Monday, March 10, 2008

The Everything Old Is New Again Meme

I've been struck lately by the dismissive comments in technology reviews along the lines of "of course this is really just a new skin on a really old idea". They are particularly striking, because the reviews are essentially overall positive about the technology they just dismissed as a rehash! If they really were just recycled implementations of old worn ideas, then why are we so excited now - why waste the bits talking about them?

I'm left thinking that there just isn't enough respect for a quality implementation that takes into account the real needs of the current market. To some, it is all about the idea. I'm the last to diss a great idea, but let's face it - folks who think the idea is everything tend to overlook various little bits of reality that don't mesh well with their idea (we call those implementation details) and in general just commoditize the implementation. Ideas like this make great conversations but crappy products.
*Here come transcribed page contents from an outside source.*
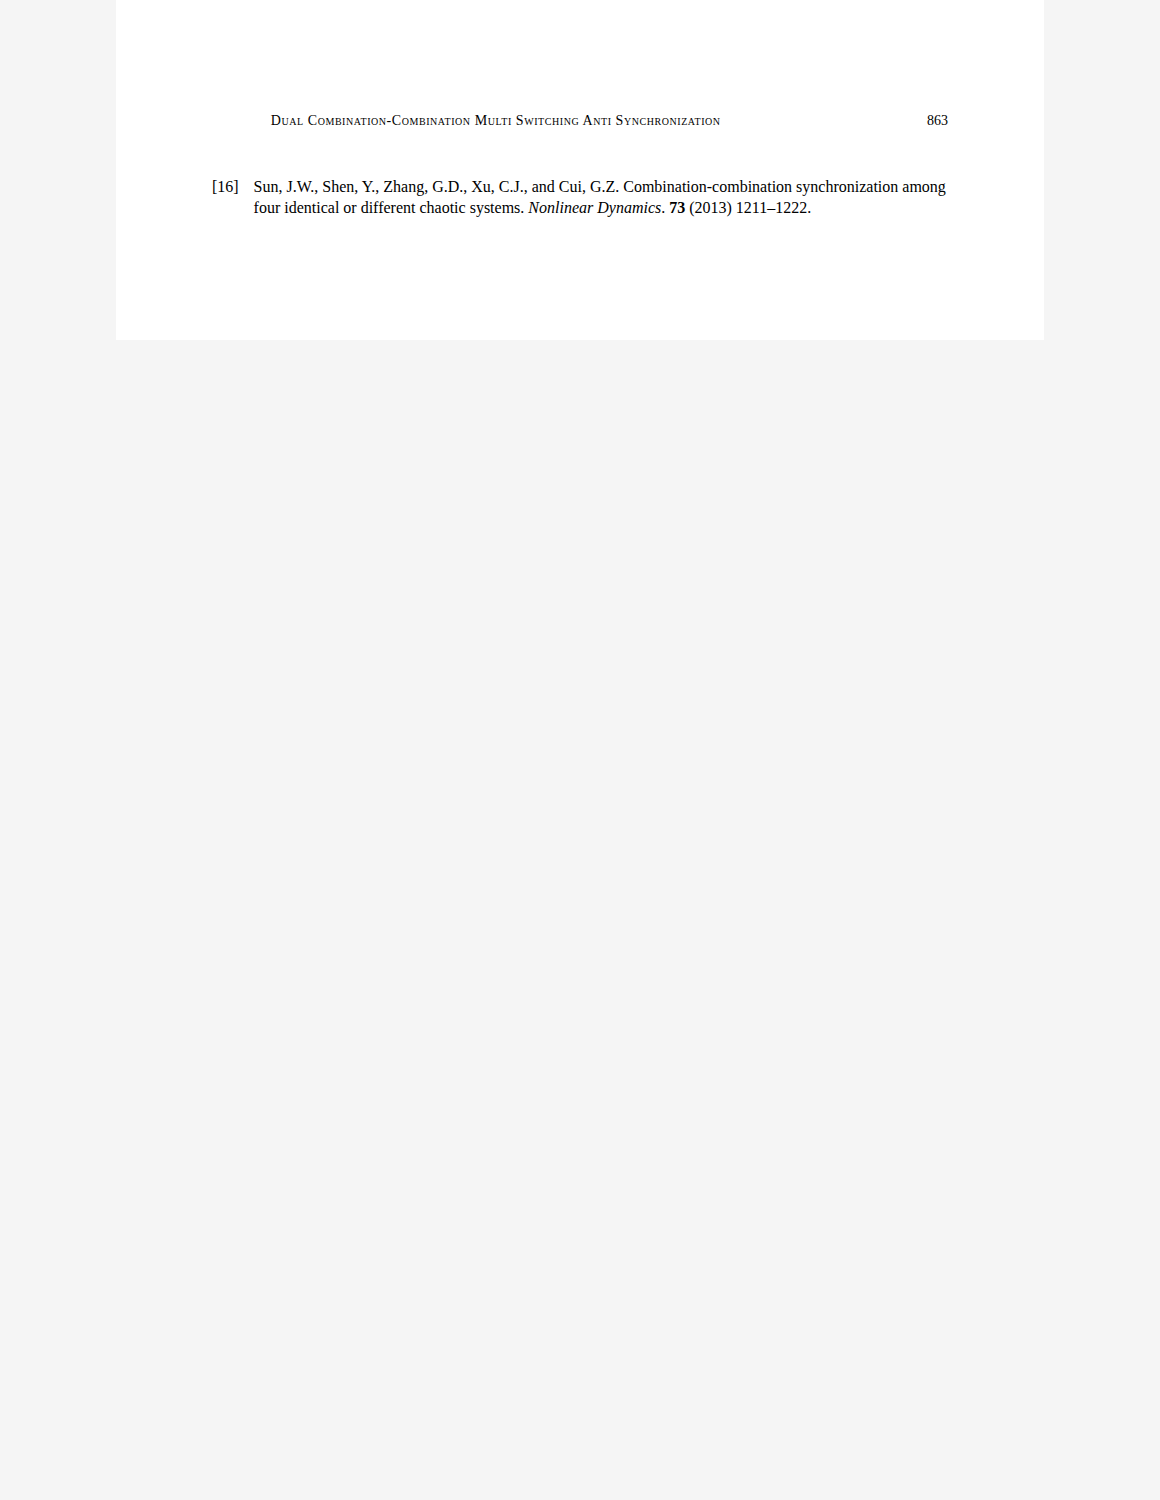Dual Combination-Combination Multi Switching Anti Synchronization 863
[16] Sun, J.W., Shen, Y., Zhang, G.D., Xu, C.J., and Cui, G.Z. Combination-combination synchronization among four identical or different chaotic systems. Nonlinear Dynamics. 73 (2013) 1211–1222.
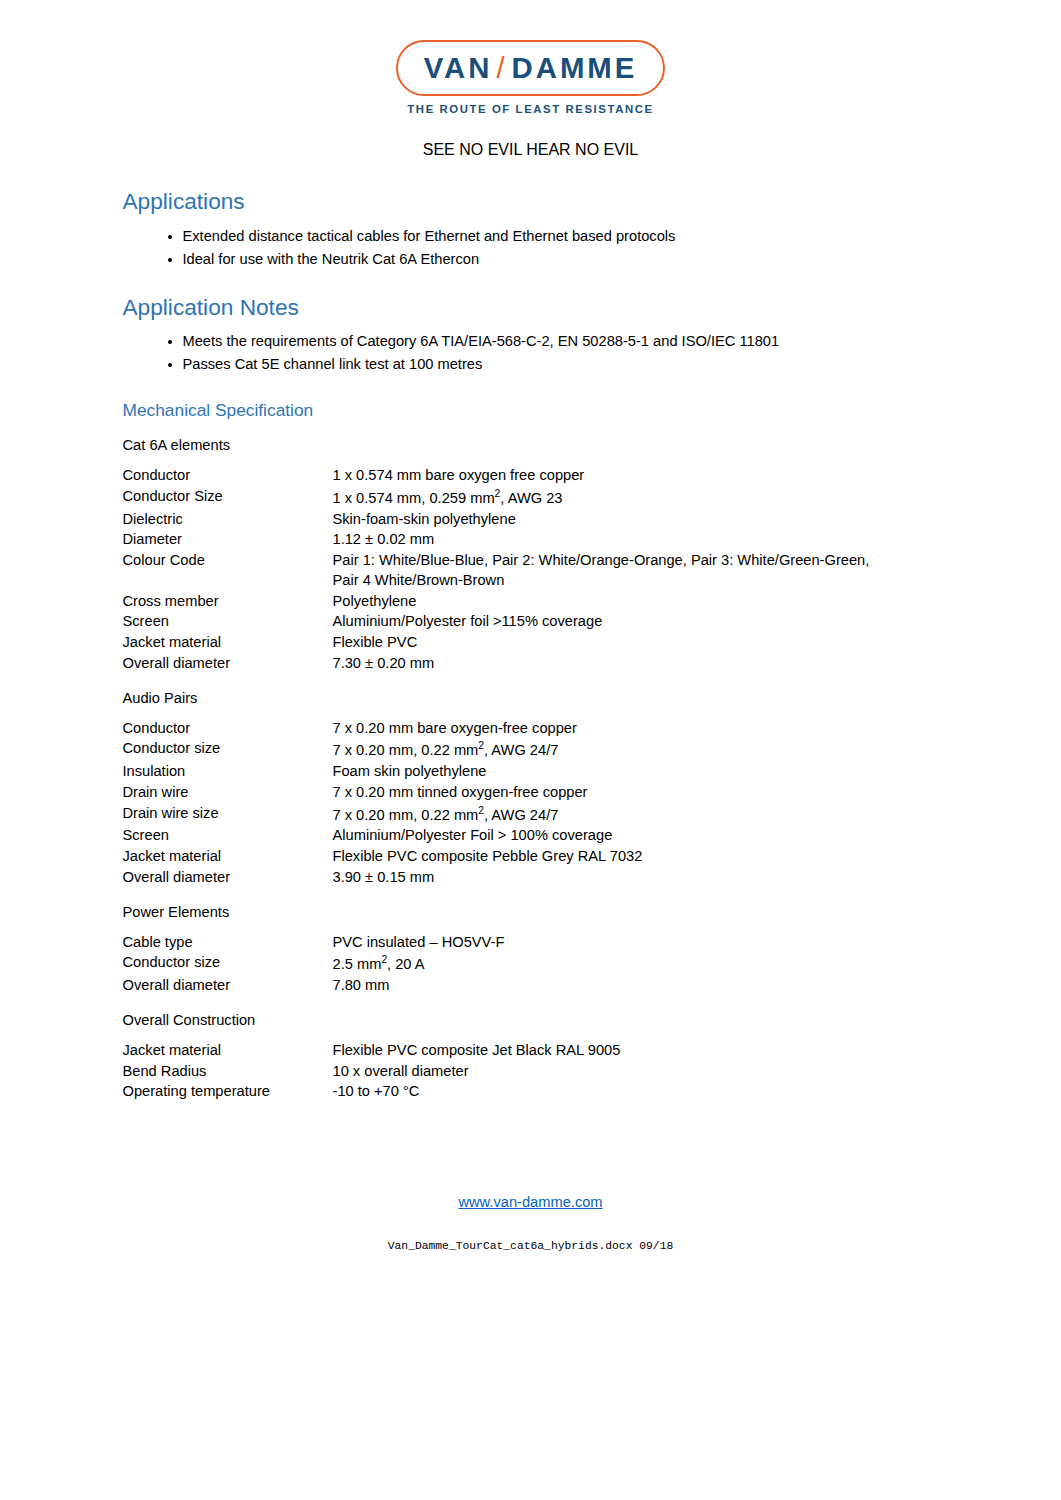VAN/DAMME
THE ROUTE OF LEAST RESISTANCE
SEE NO EVIL HEAR NO EVIL
Applications
Extended distance tactical cables for Ethernet and Ethernet based protocols
Ideal for use with the Neutrik Cat 6A Ethercon
Application Notes
Meets the requirements of Category 6A TIA/EIA-568-C-2, EN 50288-5-1 and ISO/IEC 11801
Passes Cat 5E channel link test at 100 metres
Mechanical Specification
Cat 6A elements
| Conductor | 1 x 0.574 mm bare oxygen free copper |
| Conductor Size | 1 x 0.574 mm, 0.259 mm 2 , AWG 23 |
| Dielectric | Skin-foam-skin polyethylene |
| Diameter | 1.12 ± 0.02 mm |
| Colour Code | Pair 1: White/Blue-Blue, Pair 2: White/Orange-Orange, Pair 3: White/Green-Green, Pair 4 White/Brown-Brown |
| Cross member | Polyethylene |
| Screen | Aluminium/Polyester foil >115% coverage |
| Jacket material | Flexible PVC |
| Overall diameter | 7.30 ± 0.20 mm |
Audio Pairs
| Conductor | 7 x 0.20 mm bare oxygen-free copper |
| Conductor size | 7 x 0.20 mm, 0.22 mm 2 , AWG 24/7 |
| Insulation | Foam skin polyethylene |
| Drain wire | 7 x 0.20 mm tinned oxygen-free copper |
| Drain wire size | 7 x 0.20 mm, 0.22 mm 2 , AWG 24/7 |
| Screen | Aluminium/Polyester Foil > 100% coverage |
| Jacket material | Flexible PVC composite Pebble Grey RAL 7032 |
| Overall diameter | 3.90 ± 0.15 mm |
Power Elements
| Cable type | PVC insulated – HO5VV-F |
| Conductor size | 2.5 mm 2 , 20 A |
| Overall diameter | 7.80 mm |
Overall Construction
| Jacket material | Flexible PVC composite Jet Black RAL 9005 |
| Bend Radius | 10 x overall diameter |
| Operating temperature | -10 to +70 °C |
www.van-damme.com
Van_Damme_TourCat_cat6a_hybrids.docx 09/18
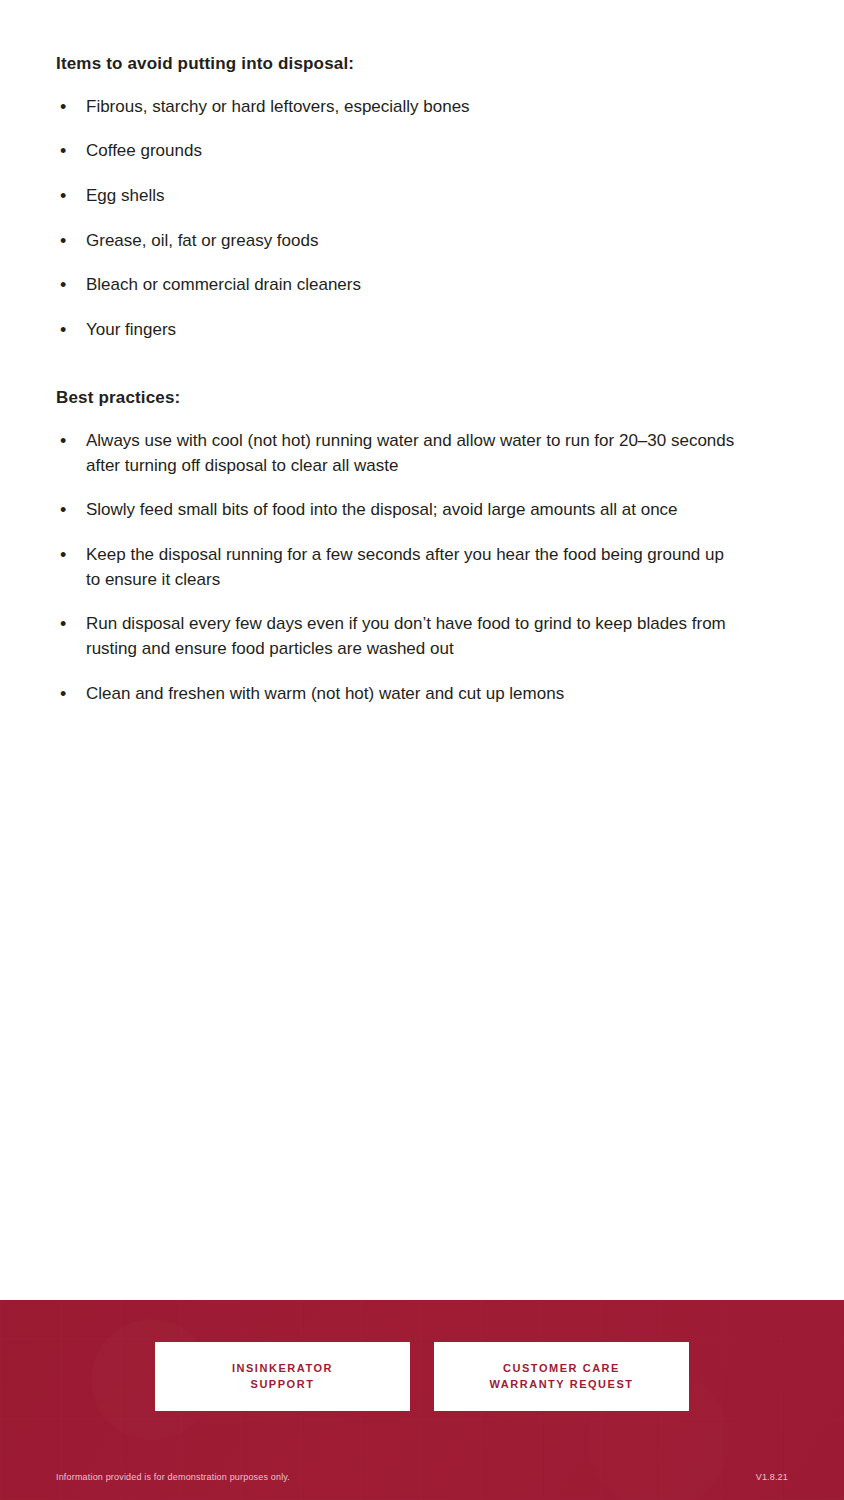Items to avoid putting into disposal:
Fibrous, starchy or hard leftovers, especially bones
Coffee grounds
Egg shells
Grease, oil, fat or greasy foods
Bleach or commercial drain cleaners
Your fingers
Best practices:
Always use with cool (not hot) running water and allow water to run for 20–30 seconds after turning off disposal to clear all waste
Slowly feed small bits of food into the disposal; avoid large amounts all at once
Keep the disposal running for a few seconds after you hear the food being ground up to ensure it clears
Run disposal every few days even if you don’t have food to grind to keep blades from rusting and ensure food particles are washed out
Clean and freshen with warm (not hot) water and cut up lemons
INSINKERATOR
SUPPORT CUSTOMER CARE
WARRANTY REQUEST
Information provided is for demonstration purposes only. V1.8.21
The truth is these next generation technologies are usually quality implementation with some of the substantial "implementaion details" overcome. To trivialize those details is a mistake - the difficulty of a quality implementation is often overlooked by folks who think the main idea is everything. Often they require some real innovative thinking on their own. Anybody who has taken a tour of duty in one (or two or three) startups will tell you that neither idea nor execution are to be taken for granted - this is hard stuff when you're blazing new trails.

A couple common examples:
Thinking about just these two examples, it isn't hard to see why they are breaking through now instead of the earlier incarnations made reference to. While market conditions and external factors have changed, it isn't simply that their train has arrived and they were dusted off for the occasion - real work has made them better.

Tuesday, March 4, 2008

Calgary IOMMU - At What Price?

The Calgary IOMMU is a feature of most IBM X-Series (i.e. X86_64) blades and motherboards. If you aren't familiar with an IOMMU, it is strongly analogous to a regular MMU but applied to a DMA context. Their original primary use was for integrating 32 bit hardware into 64 bit systems. But another promising use for them is enforcing safe access in the same way an MMU can.

In normal userspace, if a program goes off the rails and accesses some memory it does not have permissions for a simple exception can be raised. This keeps the carnage restricted to the application that made the mistake. But if a hardware device does the same thing through DMA, whole system disaster is sure to follow as nothing prevents the accesses from happening. The IOMMU can provide that safety.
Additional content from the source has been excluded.